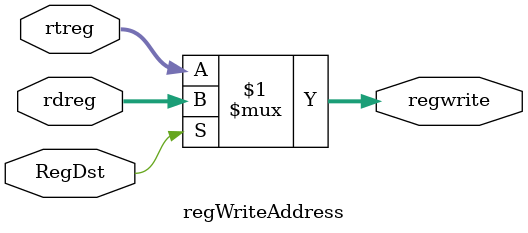
<source format=v>
`timescale 1ns / 1ps


module regWriteAddress(input RegDst, input [4:0] rtreg, input [4:0] rdreg, output [4:0] regwrite);
    assign regwrite = RegDst ? rdreg : rtreg;
endmodule

</source>
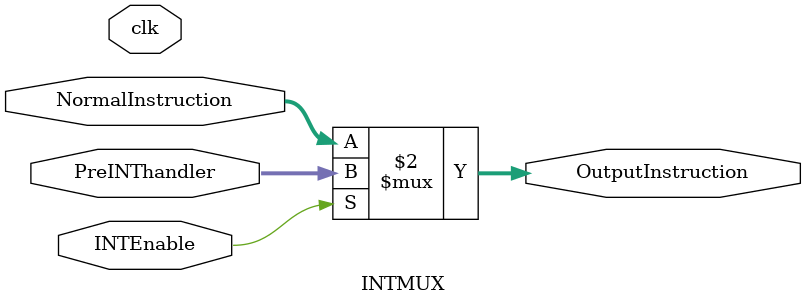
<source format=v>

module INTMUX(
    input clk,
    input [15:0] PreINThandler,
    input INTEnable,
    input [15:0] NormalInstruction,
    output  [15:0] OutputInstruction
);

    assign OutputInstruction=(INTEnable==0)?NormalInstruction:PreINThandler;

endmodule

</source>
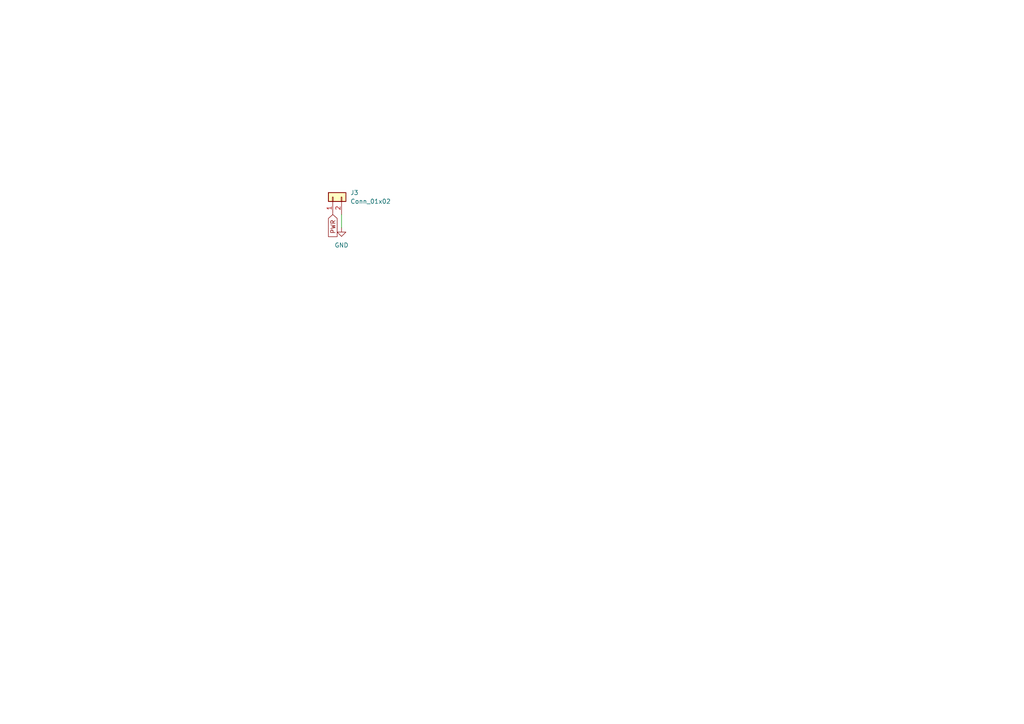
<source format=kicad_sch>
(kicad_sch (version 20211123) (generator eeschema)

  (uuid fd303bc6-5995-43db-b4e2-eca472dfb8f9)

  (paper "A4")

  (title_block
    (title "Alimentación de la placa de suelo")
    (date "2023-06-10")
    (company "UC3M")
    (comment 1 "Alimentación proveniente de la batería.")
  )

  (lib_symbols
    (symbol "Connector_Generic:Conn_01x02" (pin_names (offset 1.016) hide) (in_bom yes) (on_board yes)
      (property "Reference" "J" (id 0) (at 0 2.54 0)
        (effects (font (size 1.27 1.27)))
      )
      (property "Value" "Conn_01x02" (id 1) (at 0 -5.08 0)
        (effects (font (size 1.27 1.27)))
      )
      (property "Footprint" "" (id 2) (at 0 0 0)
        (effects (font (size 1.27 1.27)) hide)
      )
      (property "Datasheet" "~" (id 3) (at 0 0 0)
        (effects (font (size 1.27 1.27)) hide)
      )
      (property "ki_keywords" "connector" (id 4) (at 0 0 0)
        (effects (font (size 1.27 1.27)) hide)
      )
      (property "ki_description" "Generic connector, single row, 01x02, script generated (kicad-library-utils/schlib/autogen/connector/)" (id 5) (at 0 0 0)
        (effects (font (size 1.27 1.27)) hide)
      )
      (property "ki_fp_filters" "Connector*:*_1x??_*" (id 6) (at 0 0 0)
        (effects (font (size 1.27 1.27)) hide)
      )
      (symbol "Conn_01x02_1_1"
        (rectangle (start -1.27 -2.413) (end 0 -2.667)
          (stroke (width 0.1524) (type default) (color 0 0 0 0))
          (fill (type none))
        )
        (rectangle (start -1.27 0.127) (end 0 -0.127)
          (stroke (width 0.1524) (type default) (color 0 0 0 0))
          (fill (type none))
        )
        (rectangle (start -1.27 1.27) (end 1.27 -3.81)
          (stroke (width 0.254) (type default) (color 0 0 0 0))
          (fill (type background))
        )
        (pin passive line (at -5.08 0 0) (length 3.81)
          (name "Pin_1" (effects (font (size 1.27 1.27))))
          (number "1" (effects (font (size 1.27 1.27))))
        )
        (pin passive line (at -5.08 -2.54 0) (length 3.81)
          (name "Pin_2" (effects (font (size 1.27 1.27))))
          (number "2" (effects (font (size 1.27 1.27))))
        )
      )
    )
    (symbol "power:GND" (power) (pin_names (offset 0)) (in_bom yes) (on_board yes)
      (property "Reference" "#PWR" (id 0) (at 0 -6.35 0)
        (effects (font (size 1.27 1.27)) hide)
      )
      (property "Value" "GND" (id 1) (at 0 -3.81 0)
        (effects (font (size 1.27 1.27)))
      )
      (property "Footprint" "" (id 2) (at 0 0 0)
        (effects (font (size 1.27 1.27)) hide)
      )
      (property "Datasheet" "" (id 3) (at 0 0 0)
        (effects (font (size 1.27 1.27)) hide)
      )
      (property "ki_keywords" "power-flag" (id 4) (at 0 0 0)
        (effects (font (size 1.27 1.27)) hide)
      )
      (property "ki_description" "Power symbol creates a global label with name \"GND\" , ground" (id 5) (at 0 0 0)
        (effects (font (size 1.27 1.27)) hide)
      )
      (symbol "GND_0_1"
        (polyline
          (pts
            (xy 0 0)
            (xy 0 -1.27)
            (xy 1.27 -1.27)
            (xy 0 -2.54)
            (xy -1.27 -1.27)
            (xy 0 -1.27)
          )
          (stroke (width 0) (type default) (color 0 0 0 0))
          (fill (type none))
        )
      )
      (symbol "GND_1_1"
        (pin power_in line (at 0 0 270) (length 0) hide
          (name "GND" (effects (font (size 1.27 1.27))))
          (number "1" (effects (font (size 1.27 1.27))))
        )
      )
    )
  )


  (wire (pts (xy 99.06 66.04) (xy 99.06 62.23))
    (stroke (width 0) (type default) (color 0 0 0 0))
    (uuid 373b65fc-cb4d-4e58-9538-d55bcf8c5a1b)
  )

  (global_label "PWR" (shape input) (at 96.52 62.23 270) (fields_autoplaced)
    (effects (font (size 1.27 1.27)) (justify right))
    (uuid 577b32cc-4521-4499-b754-db3f44f6bd9f)
    (property "Intersheet References" "${INTERSHEET_REFS}" (id 0) (at 96.4406 68.6345 90)
      (effects (font (size 1.27 1.27)) (justify right) hide)
    )
  )

  (symbol (lib_id "Connector_Generic:Conn_01x02") (at 96.52 57.15 90) (unit 1)
    (in_bom yes) (on_board yes) (fields_autoplaced)
    (uuid 029ed3e8-dbe9-4b8b-b0fd-9a4aaf2197f9)
    (property "Reference" "J3" (id 0) (at 101.6 55.8799 90)
      (effects (font (size 1.27 1.27)) (justify right))
    )
    (property "Value" "Conn_01x02" (id 1) (at 101.6 58.4199 90)
      (effects (font (size 1.27 1.27)) (justify right))
    )
    (property "Footprint" "Connector_PinHeader_2.54mm:PinHeader_1x02_P2.54mm_Vertical" (id 2) (at 96.52 57.15 0)
      (effects (font (size 1.27 1.27)) hide)
    )
    (property "Datasheet" "~" (id 3) (at 96.52 57.15 0)
      (effects (font (size 1.27 1.27)) hide)
    )
    (pin "1" (uuid 90439ab7-786e-402e-8aa9-8afd9bab916f))
    (pin "2" (uuid 90b3cfd7-6034-41e4-a0a1-afdf5ec3c01b))
  )

  (symbol (lib_id "power:GND") (at 99.06 66.04 0) (unit 1)
    (in_bom yes) (on_board yes) (fields_autoplaced)
    (uuid d5019a3b-1c80-4559-be21-d349cf3e62a2)
    (property "Reference" "#PWR0104" (id 0) (at 99.06 72.39 0)
      (effects (font (size 1.27 1.27)) hide)
    )
    (property "Value" "GND" (id 1) (at 99.06 71.12 0))
    (property "Footprint" "" (id 2) (at 99.06 66.04 0)
      (effects (font (size 1.27 1.27)) hide)
    )
    (property "Datasheet" "" (id 3) (at 99.06 66.04 0)
      (effects (font (size 1.27 1.27)) hide)
    )
    (pin "1" (uuid 42b0c75b-6327-44f6-9c59-4de167a023a3))
  )
)

</source>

What the task requires
The material above must be set down word for word, with no picture carried over.

Answer to this exercise
<source format=v>
`timescale 1ns / 1ps


module regWriteAddress(input RegDst, input [4:0] rtreg, input [4:0] rdreg, output [4:0] regwrite);
    assign regwrite = RegDst ? rdreg : rtreg;
endmodule

</source>
<source format=v>

module INTMUX(
    input clk,
    input [15:0] PreINThandler,
    input INTEnable,
    input [15:0] NormalInstruction,
    output  [15:0] OutputInstruction
);

    assign OutputInstruction=(INTEnable==0)?NormalInstruction:PreINThandler;

endmodule

</source>
<source format=kicad_sch>
(kicad_sch (version 20211123) (generator eeschema)

  (uuid fd303bc6-5995-43db-b4e2-eca472dfb8f9)

  (paper "A4")

  (title_block
    (title "Alimentación de la placa de suelo")
    (date "2023-06-10")
    (company "UC3M")
    (comment 1 "Alimentación proveniente de la batería.")
  )

  (lib_symbols
    (symbol "Connector_Generic:Conn_01x02" (pin_names (offset 1.016) hide) (in_bom yes) (on_board yes)
      (property "Reference" "J" (id 0) (at 0 2.54 0)
        (effects (font (size 1.27 1.27)))
      )
      (property "Value" "Conn_01x02" (id 1) (at 0 -5.08 0)
        (effects (font (size 1.27 1.27)))
      )
      (property "Footprint" "" (id 2) (at 0 0 0)
        (effects (font (size 1.27 1.27)) hide)
      )
      (property "Datasheet" "~" (id 3) (at 0 0 0)
        (effects (font (size 1.27 1.27)) hide)
      )
      (property "ki_keywords" "connector" (id 4) (at 0 0 0)
        (effects (font (size 1.27 1.27)) hide)
      )
      (property "ki_description" "Generic connector, single row, 01x02, script generated (kicad-library-utils/schlib/autogen/connector/)" (id 5) (at 0 0 0)
        (effects (font (size 1.27 1.27)) hide)
      )
      (property "ki_fp_filters" "Connector*:*_1x??_*" (id 6) (at 0 0 0)
        (effects (font (size 1.27 1.27)) hide)
      )
      (symbol "Conn_01x02_1_1"
        (rectangle (start -1.27 -2.413) (end 0 -2.667)
          (stroke (width 0.1524) (type default) (color 0 0 0 0))
          (fill (type none))
        )
        (rectangle (start -1.27 0.127) (end 0 -0.127)
          (stroke (width 0.1524) (type default) (color 0 0 0 0))
          (fill (type none))
        )
        (rectangle (start -1.27 1.27) (end 1.27 -3.81)
          (stroke (width 0.254) (type default) (color 0 0 0 0))
          (fill (type background))
        )
        (pin passive line (at -5.08 0 0) (length 3.81)
          (name "Pin_1" (effects (font (size 1.27 1.27))))
          (number "1" (effects (font (size 1.27 1.27))))
        )
        (pin passive line (at -5.08 -2.54 0) (length 3.81)
          (name "Pin_2" (effects (font (size 1.27 1.27))))
          (number "2" (effects (font (size 1.27 1.27))))
        )
      )
    )
    (symbol "power:GND" (power) (pin_names (offset 0)) (in_bom yes) (on_board yes)
      (property "Reference" "#PWR" (id 0) (at 0 -6.35 0)
        (effects (font (size 1.27 1.27)) hide)
      )
      (property "Value" "GND" (id 1) (at 0 -3.81 0)
        (effects (font (size 1.27 1.27)))
      )
      (property "Footprint" "" (id 2) (at 0 0 0)
        (effects (font (size 1.27 1.27)) hide)
      )
      (property "Datasheet" "" (id 3) (at 0 0 0)
        (effects (font (size 1.27 1.27)) hide)
      )
      (property "ki_keywords" "power-flag" (id 4) (at 0 0 0)
        (effects (font (size 1.27 1.27)) hide)
      )
      (property "ki_description" "Power symbol creates a global label with name \"GND\" , ground" (id 5) (at 0 0 0)
        (effects (font (size 1.27 1.27)) hide)
      )
      (symbol "GND_0_1"
        (polyline
          (pts
            (xy 0 0)
            (xy 0 -1.27)
            (xy 1.27 -1.27)
            (xy 0 -2.54)
            (xy -1.27 -1.27)
            (xy 0 -1.27)
          )
          (stroke (width 0) (type default) (color 0 0 0 0))
          (fill (type none))
        )
      )
      (symbol "GND_1_1"
        (pin power_in line (at 0 0 270) (length 0) hide
          (name "GND" (effects (font (size 1.27 1.27))))
          (number "1" (effects (font (size 1.27 1.27))))
        )
      )
    )
  )


  (wire (pts (xy 99.06 66.04) (xy 99.06 62.23))
    (stroke (width 0) (type default) (color 0 0 0 0))
    (uuid 373b65fc-cb4d-4e58-9538-d55bcf8c5a1b)
  )

  (global_label "PWR" (shape input) (at 96.52 62.23 270) (fields_autoplaced)
    (effects (font (size 1.27 1.27)) (justify right))
    (uuid 577b32cc-4521-4499-b754-db3f44f6bd9f)
    (property "Intersheet References" "${INTERSHEET_REFS}" (id 0) (at 96.4406 68.6345 90)
      (effects (font (size 1.27 1.27)) (justify right) hide)
    )
  )

  (symbol (lib_id "Connector_Generic:Conn_01x02") (at 96.52 57.15 90) (unit 1)
    (in_bom yes) (on_board yes) (fields_autoplaced)
    (uuid 029ed3e8-dbe9-4b8b-b0fd-9a4aaf2197f9)
    (property "Reference" "J3" (id 0) (at 101.6 55.8799 90)
      (effects (font (size 1.27 1.27)) (justify right))
    )
    (property "Value" "Conn_01x02" (id 1) (at 101.6 58.4199 90)
      (effects (font (size 1.27 1.27)) (justify right))
    )
    (property "Footprint" "Connector_PinHeader_2.54mm:PinHeader_1x02_P2.54mm_Vertical" (id 2) (at 96.52 57.15 0)
      (effects (font (size 1.27 1.27)) hide)
    )
    (property "Datasheet" "~" (id 3) (at 96.52 57.15 0)
      (effects (font (size 1.27 1.27)) hide)
    )
    (pin "1" (uuid 90439ab7-786e-402e-8aa9-8afd9bab916f))
    (pin "2" (uuid 90b3cfd7-6034-41e4-a0a1-afdf5ec3c01b))
  )

  (symbol (lib_id "power:GND") (at 99.06 66.04 0) (unit 1)
    (in_bom yes) (on_board yes) (fields_autoplaced)
    (uuid d5019a3b-1c80-4559-be21-d349cf3e62a2)
    (property "Reference" "#PWR0104" (id 0) (at 99.06 72.39 0)
      (effects (font (size 1.27 1.27)) hide)
    )
    (property "Value" "GND" (id 1) (at 99.06 71.12 0))
    (property "Footprint" "" (id 2) (at 99.06 66.04 0)
      (effects (font (size 1.27 1.27)) hide)
    )
    (property "Datasheet" "" (id 3) (at 99.06 66.04 0)
      (effects (font (size 1.27 1.27)) hide)
    )
    (pin "1" (uuid 42b0c75b-6327-44f6-9c59-4de167a023a3))
  )
)

</source>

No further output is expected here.